Since trading opened this morning, Snap Inc.'s share price has fallen 1.59%. That is not nearly as much as the dip that followed Rihanna's strong stance against the app, but it does, once again, reflect the impact that A-listers can have when they decide to turn their backs on a social media platform.
Update: 3:50 p.m., March 15, 2017: The effect of Rihanna's Instagram Stories post is starting show on the stock market. Snap Inc.'s share price tumbled 3.5% as of late Thursday afternoon.
This piece was originally published at 1:45 p.m. on March 15, 2017.
Everything is wrong with that language, but when you take the former couple's history into account, it becomes even more alarming. "You spent money to animate something that would intentionally bring shame to DV [domestic violence] victims and made a joke of it!!!" the singer wrote in her Stories post.

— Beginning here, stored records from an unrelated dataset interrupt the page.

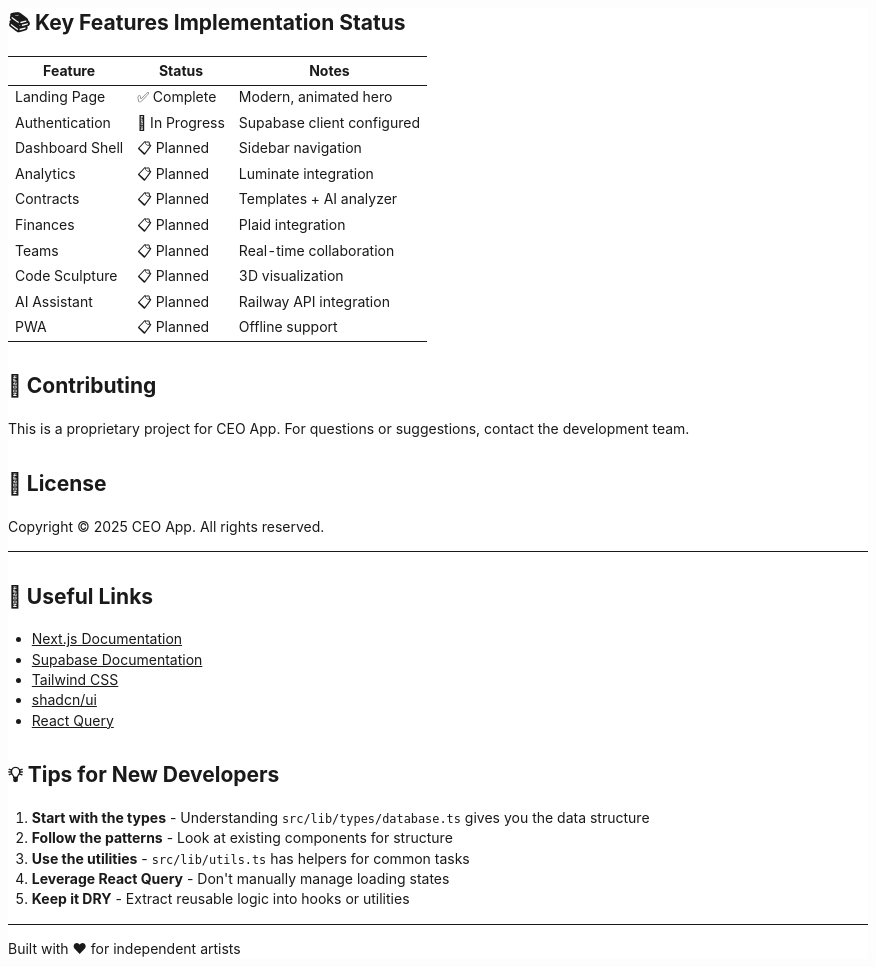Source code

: ## 📚 Key Features Implementation Status

| Feature | Status | Notes |
|---------|--------|-------|
| Landing Page | ✅ Complete | Modern, animated hero |
| Authentication | 🚧 In Progress | Supabase client configured |
| Dashboard Shell | 📋 Planned | Sidebar navigation |
| Analytics | 📋 Planned | Luminate integration |
| Contracts | 📋 Planned | Templates + AI analyzer |
| Finances | 📋 Planned | Plaid integration |
| Teams | 📋 Planned | Real-time collaboration |
| Code Sculpture | 📋 Planned | 3D visualization |
| AI Assistant | 📋 Planned | Railway API integration |
| PWA | 📋 Planned | Offline support |

## 🤝 Contributing

This is a proprietary project for CEO App. For questions or suggestions, contact the development team.

## 📄 License

Copyright © 2025 CEO App. All rights reserved.

---

## 🔗 Useful Links

- [Next.js Documentation](https://nextjs.org/docs)
- [Supabase Documentation](https://supabase.com/docs)
- [Tailwind CSS](https://tailwindcss.com/docs)
- [shadcn/ui](https://ui.shadcn.com)
- [React Query](https://tanstack.com/query/latest)

## 💡 Tips for New Developers

1. **Start with the types** - Understanding `src/lib/types/database.ts` gives you the data structure
2. **Follow the patterns** - Look at existing components for structure
3. **Use the utilities** - `src/lib/utils.ts` has helpers for common tasks
4. **Leverage React Query** - Don't manually manage loading states
5. **Keep it DRY** - Extract reusable logic into hooks or utilities

---

Built with ❤️ for independent artists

Snapchat blocked the advertiser and pulled the ad for the game, which it says was unaffiliated with Snap, Inc., and initially told the BBC it was a violation of advertising guidelines and had been published in error. But in light of Rihanna's post today, the company revised its statement, telling Refinery29, "This advertisement is disgusting and never should have appeared on our service. We are so sorry we made the terrible mistake of allowing it through our review process. We are investigating how that happened so that we can make sure it never happens again.”
This particular incident is markedly different and far more serious in nature, than the issues Jenner raised with Snapchat three weeks ago — and the backlash is shaping up to be a different beast as well.

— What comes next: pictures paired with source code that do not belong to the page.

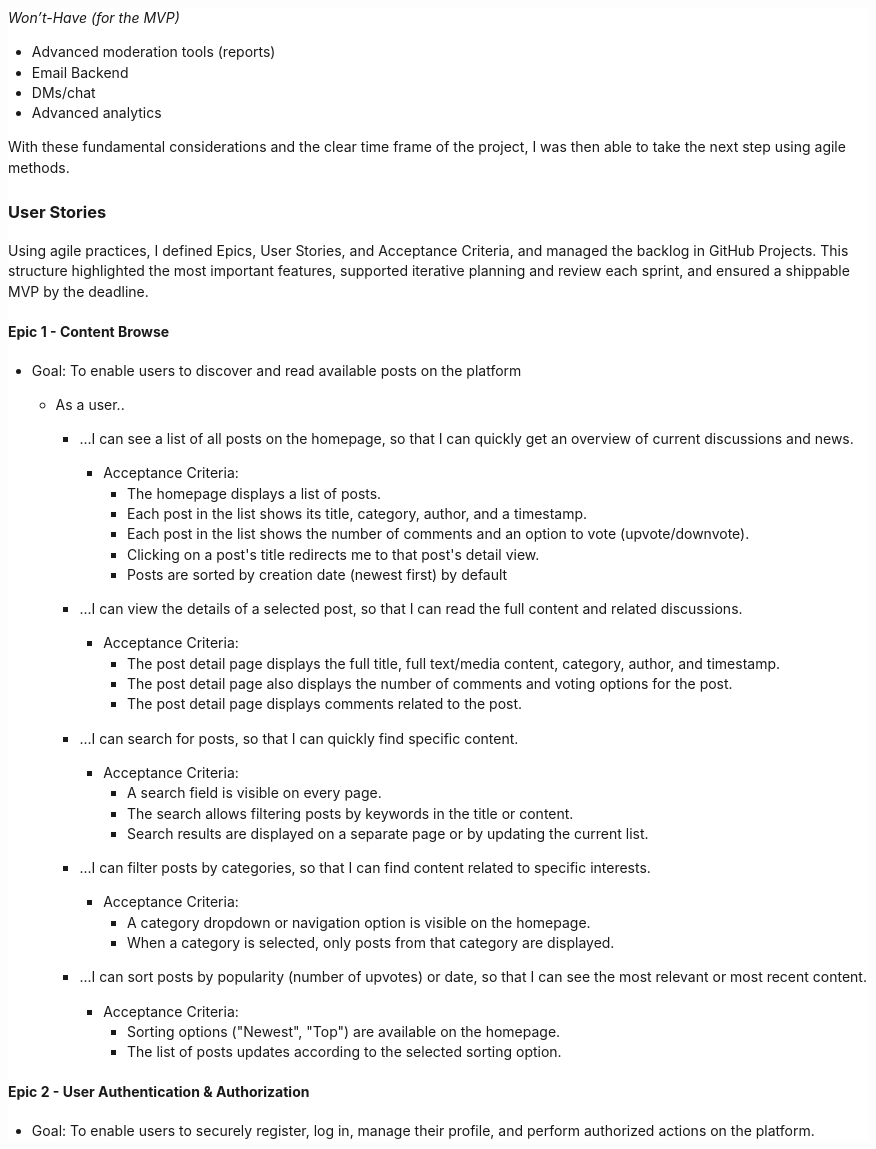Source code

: *Won’t-Have (for the MVP)*
* Advanced moderation tools (reports)
* Email Backend
* DMs/chat
* Advanced analytics

With these fundamental considerations and the clear time frame of the project, I was then able to take the next step using agile methods.

### **User Stories**
Using agile practices, I defined Epics, User Stories, and Acceptance Criteria, and managed the backlog in GitHub Projects. This structure highlighted the most important features, supported iterative planning and review each sprint, and ensured a shippable MVP by the deadline.

#### **Epic 1 - Content Browse**
* Goal: To enable users to discover and read available posts on the platform

    * As a user..

        * ...I can see a list of all posts on the homepage, so that I can quickly get an overview of current discussions and news.
            * Acceptance Criteria:
                * The homepage displays a list of posts.
                * Each post in the list shows its title, category, author, and a timestamp.
                * Each post in the list shows the number of comments and an option to vote (upvote/downvote).
                * Clicking on a post's title redirects me to that post's detail view.
                * Posts are sorted by creation date (newest first) by default

        * ...I can view the details of a selected post, so that I can read the full content and related discussions.
            * Acceptance Criteria:
                * The post detail page displays the full title, full text/media content, category, author, and timestamp.
                * The post detail page also displays the number of comments and voting options for the post.
                * The post detail page displays comments related to the post.

        * ...I can search for posts, so that I can quickly find specific content.
            * Acceptance Criteria:
                * A search field is visible on every page.
                * The search allows filtering posts by keywords in the title or content.
                * Search results are displayed on a separate page or by updating the current list.

        * ...I can filter posts by categories, so that I can find content related to specific interests.
            * Acceptance Criteria:
                * A category dropdown or navigation option is visible on the homepage.
                * When a category is selected, only posts from that category are displayed.

        * ...I can sort posts by popularity (number of upvotes) or date, so that I can see the most relevant or most recent content.
            * Acceptance Criteria:
                * Sorting options ("Newest", "Top") are available on the homepage.
                * The list of posts updates according to the selected sorting option.

#### **Epic 2 - User Authentication & Authorization**
* Goal: To enable users to securely register, log in, manage their profile, and perform authorized actions on the platform.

Rihanna's criticism of the app, touches on one of the biggest user issues with social platforms today and ties into the larger renunciation of big tech that is occurring right now. Companies including Twitter and Facebook are being forced to publicly reckon with their responsibility when it comes to handling bots, fake news, and hate speech. Snapchat, a social media platform that seemed relatively untouched (compared to Twitter, in particular) by these issues of mistrust, has been drawn into the fray.
Jenner's comments now seem innocuous compared with Rihanna's charges. Last month, she tapped into an emotion many users have been feeling: A sense of frustration with the app's redesign. Her tweet, a seemingly benign, off-the-cuff remark about not using Snapchat anymore, gave power to a collectively held sentiment and had immediately drastic consequences. In the following days, Snap Inc, Snapchat's parent company, experienced a $1.3 billion drop in market value.

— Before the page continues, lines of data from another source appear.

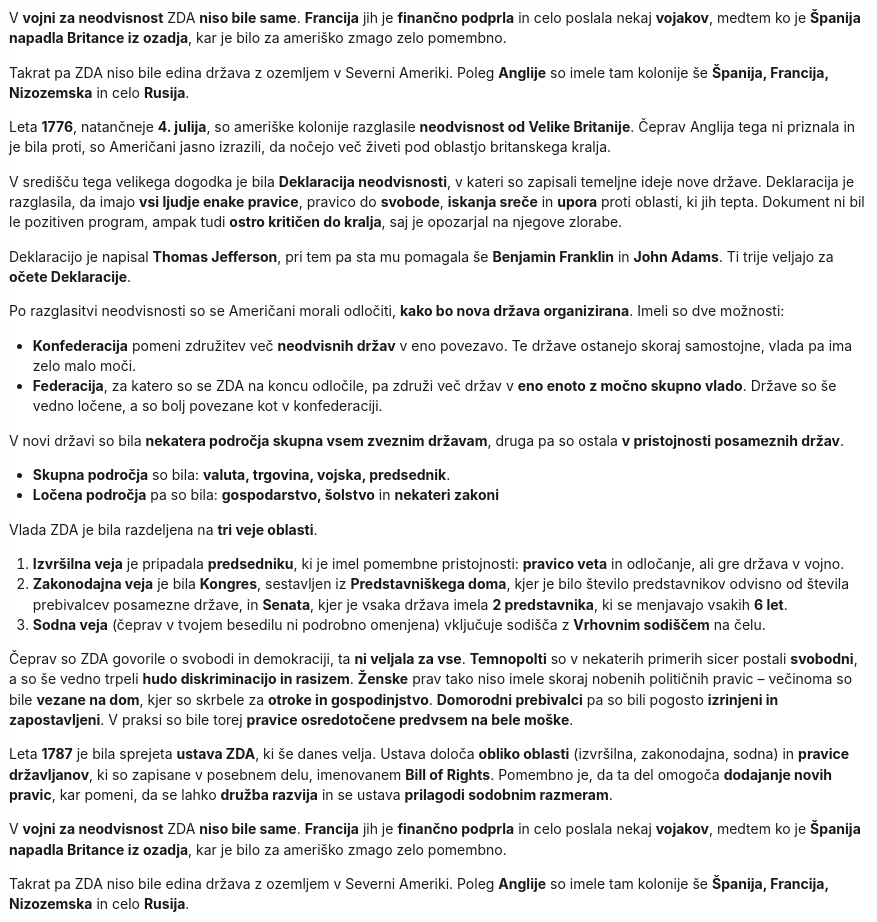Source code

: V **vojni za neodvisnost** ZDA **niso bile same**. **Francija** jih je **finančno podprla** in celo poslala nekaj **vojakov**, medtem ko je **Španija napadla Britance iz ozadja**, kar je bilo za ameriško zmago zelo pomembno.

Takrat pa ZDA niso bile edina država z ozemljem v Severni Ameriki. Poleg **Anglije** so imele tam kolonije še **Španija, Francija, Nizozemska** in celo **Rusija**.

Leta **1776**, natančneje **4. julija**, so ameriške kolonije razglasile **neodvisnost od Velike Britanije**. Čeprav Anglija tega ni priznala in je bila proti, so Američani jasno izrazili, da nočejo več živeti pod oblastjo britanskega kralja.

V središču tega velikega dogodka je bila **Deklaracija neodvisnosti**, v kateri so zapisali temeljne ideje nove države. Deklaracija je razglasila, da imajo **vsi ljudje enake pravice**, pravico do **svobode**, **iskanja sreče** in **upora** proti oblasti, ki jih tepta. Dokument ni bil le pozitiven program, ampak tudi **ostro kritičen do kralja**, saj je opozarjal na njegove zlorabe.

Deklaracijo je napisal **Thomas Jefferson**, pri tem pa sta mu pomagala še **Benjamin Franklin** in **John Adams**. Ti trije veljajo za **očete Deklaracije**.

Po razglasitvi neodvisnosti so se Američani morali odločiti, **kako bo nova država organizirana**. Imeli so dve možnosti:
- **Konfederacija** pomeni združitev več **neodvisnih držav** v eno povezavo. Te države ostanejo skoraj samostojne, vlada pa ima zelo malo moči.
- **Federacija**, za katero so se ZDA na koncu odločile, pa združi več držav v **eno enoto z močno skupno vlado**. Države so še vedno ločene, a so bolj povezane kot v konfederaciji.

V novi državi so bila **nekatera področja skupna vsem zveznim državam**, druga pa so ostala **v pristojnosti posameznih držav**.
- **Skupna področja** so bila: **valuta, trgovina, vojska, predsednik**.
- **Ločena področja** pa so bila: **gospodarstvo, šolstvo** in **nekateri zakoni**

Vlada ZDA je bila razdeljena na **tri veje oblasti**.
1. **Izvršilna veja** je pripadala **predsedniku**, ki je imel pomembne pristojnosti: **pravico veta** in odločanje, ali gre država v vojno.
2. **Zakonodajna veja** je bila **Kongres**, sestavljen iz **Predstavniškega doma**, kjer je bilo število predstavnikov odvisno od števila prebivalcev posamezne države, in **Senata**, kjer je vsaka država imela **2 predstavnika**, ki se menjavajo vsakih **6 let**.
3. **Sodna veja** (čeprav v tvojem besedilu ni podrobno omenjena) vključuje sodišča z **Vrhovnim sodiščem** na čelu.

Čeprav so ZDA govorile o svobodi in demokraciji, ta **ni veljala za vse**. **Temnopolti** so v nekaterih primerih sicer postali **svobodni**, a so še vedno trpeli **hudo diskriminacijo in rasizem**. **Ženske** prav tako niso imele skoraj nobenih političnih pravic – večinoma so bile **vezane na dom**, kjer so skrbele za **otroke in gospodinjstvo**. **Domorodni prebivalci** pa so bili pogosto **izrinjeni in zapostavljeni**. V praksi so bile torej **pravice osredotočene predvsem na bele moške**.

Leta **1787** je bila sprejeta **ustava ZDA**, ki še danes velja. Ustava določa **obliko oblasti** (izvršilna, zakonodajna, sodna) in **pravice državljanov**, ki so zapisane v posebnem delu, imenovanem **Bill of Rights**. Pomembno je, da ta del omogoča **dodajanje novih pravic**, kar pomeni, da se lahko **družba razvija** in se ustava **prilagodi sodobnim razmeram**.

V **vojni za neodvisnost** ZDA **niso bile same**. **Francija** jih je **finančno podprla** in celo poslala nekaj **vojakov**, medtem ko je **Španija napadla Britance iz ozadja**, kar je bilo za ameriško zmago zelo pomembno.

Takrat pa ZDA niso bile edina država z ozemljem v Severni Ameriki. Poleg **Anglije** so imele tam kolonije še **Španija, Francija, Nizozemska** in celo **Rusija**.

At the time, I wrote that Jenner's decision to use her voice against the platform appeared to mark a turning point in the relationship between celebrities and social media. What once appeared to be a two way street — celebs got a place to grow their audiences and show their "real selves"; social media platforms drew in more users and proved their influence — was switching to a one-way lane.
In this case, Rihanna is using her voice to speak up not just for herself, but for all victims of domestic violence. For now, the singer's Snapchat account ("badgal"), still exists, though nothing has been posted recently. It's unclear if her comments will have the same impact on Snap's stock value as Jenner's did less than a month ago, although the stock price has already fallen today. But as other public figures, including Chelsea Clinton, weigh in with support, there will undoubtedly be an effect on public perception of the app. And as Rihanna said, an "app-ology" may fall on deaf ears this time.